What you should do: What you return must match the records exactly, with every line included.

=== Dataset extract ===

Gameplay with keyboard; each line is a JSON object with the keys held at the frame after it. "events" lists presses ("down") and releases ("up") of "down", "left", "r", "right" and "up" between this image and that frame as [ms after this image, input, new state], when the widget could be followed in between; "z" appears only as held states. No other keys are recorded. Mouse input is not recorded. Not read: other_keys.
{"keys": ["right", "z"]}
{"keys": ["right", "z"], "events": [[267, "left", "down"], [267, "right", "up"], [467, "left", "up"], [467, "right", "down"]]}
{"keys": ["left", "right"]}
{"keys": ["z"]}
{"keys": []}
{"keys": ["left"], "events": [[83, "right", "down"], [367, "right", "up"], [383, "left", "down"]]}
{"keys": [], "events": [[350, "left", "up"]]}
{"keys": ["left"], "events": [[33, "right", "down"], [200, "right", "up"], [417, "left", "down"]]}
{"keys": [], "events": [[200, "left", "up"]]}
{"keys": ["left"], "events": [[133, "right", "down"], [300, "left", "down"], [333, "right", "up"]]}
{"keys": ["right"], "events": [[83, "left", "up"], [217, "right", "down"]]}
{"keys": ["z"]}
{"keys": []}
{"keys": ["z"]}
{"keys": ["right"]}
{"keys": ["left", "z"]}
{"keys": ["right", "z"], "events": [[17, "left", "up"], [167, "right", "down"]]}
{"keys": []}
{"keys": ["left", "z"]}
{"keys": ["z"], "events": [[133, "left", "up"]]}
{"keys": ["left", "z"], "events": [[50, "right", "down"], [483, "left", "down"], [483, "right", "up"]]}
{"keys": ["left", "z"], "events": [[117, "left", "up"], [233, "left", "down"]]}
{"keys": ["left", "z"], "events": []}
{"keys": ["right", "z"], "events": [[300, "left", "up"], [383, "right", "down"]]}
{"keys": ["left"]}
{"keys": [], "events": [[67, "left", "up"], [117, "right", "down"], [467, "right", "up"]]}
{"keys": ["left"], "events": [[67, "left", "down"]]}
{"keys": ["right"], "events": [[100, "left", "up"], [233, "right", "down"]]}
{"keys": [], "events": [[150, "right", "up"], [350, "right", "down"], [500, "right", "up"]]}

===

Your response:
Gameplay with keyboard; each line is a JSON object with the keys held at the frame after it. "events" lists presses ("down") and releases ("up") of "down", "left", "r", "right" and "up" between this image and that frame as [ms after this image, input, new state], when the widget could be followed in between; "z" appears only as held states. No other keys are recorded. Mouse input is not recorded. Not read: other_keys.
{"keys": ["right", "z"]}
{"keys": ["right", "z"], "events": [[267, "left", "down"], [267, "right", "up"], [467, "left", "up"], [467, "right", "down"]]}
{"keys": ["left", "right"]}
{"keys": ["z"]}
{"keys": []}
{"keys": ["left"], "events": [[83, "right", "down"], [367, "right", "up"], [383, "left", "down"]]}
{"keys": [], "events": [[350, "left", "up"]]}
{"keys": ["left"], "events": [[33, "right", "down"], [200, "right", "up"], [417, "left", "down"]]}
{"keys": [], "events": [[200, "left", "up"]]}
{"keys": ["left"], "events": [[133, "right", "down"], [300, "left", "down"], [333, "right", "up"]]}
{"keys": ["right"], "events": [[83, "left", "up"], [217, "right", "down"]]}
{"keys": ["z"]}
{"keys": []}
{"keys": ["z"]}
{"keys": ["right"]}
{"keys": ["left", "z"]}
{"keys": ["right", "z"], "events": [[17, "left", "up"], [167, "right", "down"]]}
{"keys": []}
{"keys": ["left", "z"]}
{"keys": ["z"], "events": [[133, "left", "up"]]}
{"keys": ["left", "z"], "events": [[50, "right", "down"], [483, "left", "down"], [483, "right", "up"]]}
{"keys": ["left", "z"], "events": [[117, "left", "up"], [233, "left", "down"]]}
{"keys": ["left", "z"], "events": []}
{"keys": ["right", "z"], "events": [[300, "left", "up"], [383, "right", "down"]]}
{"keys": ["left"]}
{"keys": [], "events": [[67, "left", "up"], [117, "right", "down"], [467, "right", "up"]]}
{"keys": ["left"], "events": [[67, "left", "down"]]}
{"keys": ["right"], "events": [[100, "left", "up"], [233, "right", "down"]]}
{"keys": [], "events": [[150, "right", "up"], [350, "right", "down"], [500, "right", "up"]]}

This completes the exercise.